The newest iteration, the 5Max ACE (introduced in June 2013) with 12 transition zones has an increased inner diameter of 0060 at the distal 30 cm, while housing a 0.068 proximal end for larger aspiration forces. At the time of writing, early ADAPT experience with retrospective and prospective data is very encouraging and includes a patient sample size as large as the SWIFT and TREVO 2 trials (presented at the World Federation of Interventional and Therapeutic Neuroradiology, Buenos Aires, 2013).
On-label intra-arterial devices for acute stroke intervention are developing rapidly with the introduction of both iterative changes and new classes of devices (figure 2). With new generations of devices, increasingly high rates of recanalization are being reported (table 1). It is likely that new techniques and devices will continue to evolve, offering a more robust tool set and combination of devices for interventional management of acute stroke. However, futile recanalization remains a problem.43 The development of ever more efficient intra-arterial approaches may provide the appropriate interventional approaches to appropriately selected patients.

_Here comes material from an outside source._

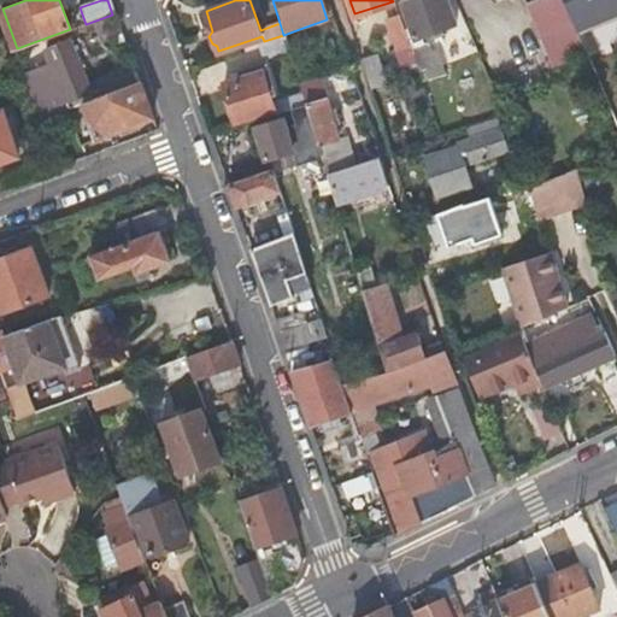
[(403,0),(401,1),(407,18),(413,35),(429,29),(439,25),(457,19),(448,0),(403,0)]
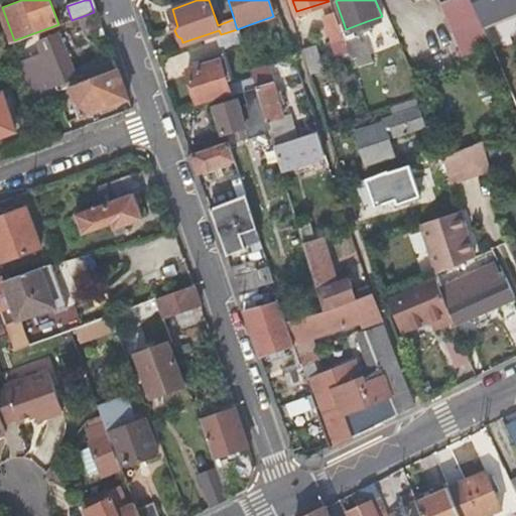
[(439,0),(442,6),(450,27),(478,17),(471,0),(439,0)]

There have been rapid advances in thrombectomy devices and approaches over the past decade, from rudimentary mechanical disruption followed by intra-arterial thrombolytic infusions to increasingly effective thrombectomy devices (figure 3). While it remains unknown what combinations of techniques, devices, selection criteria and medicines will yield the best outcomes, ongoing improvements in the devices and techniques are yielding improved angiographic and clinical outcomes. Device technology, selection strategies and medical management will probably evolve in tandem, and we look forward to the continued evolution of thrombectomy approaches for acute stroke in the future. We remind our colleagues in the neurointerventional field that high enrollment in clinical trials will be required to secure the role of intra-arterial therapy in the management of stroke.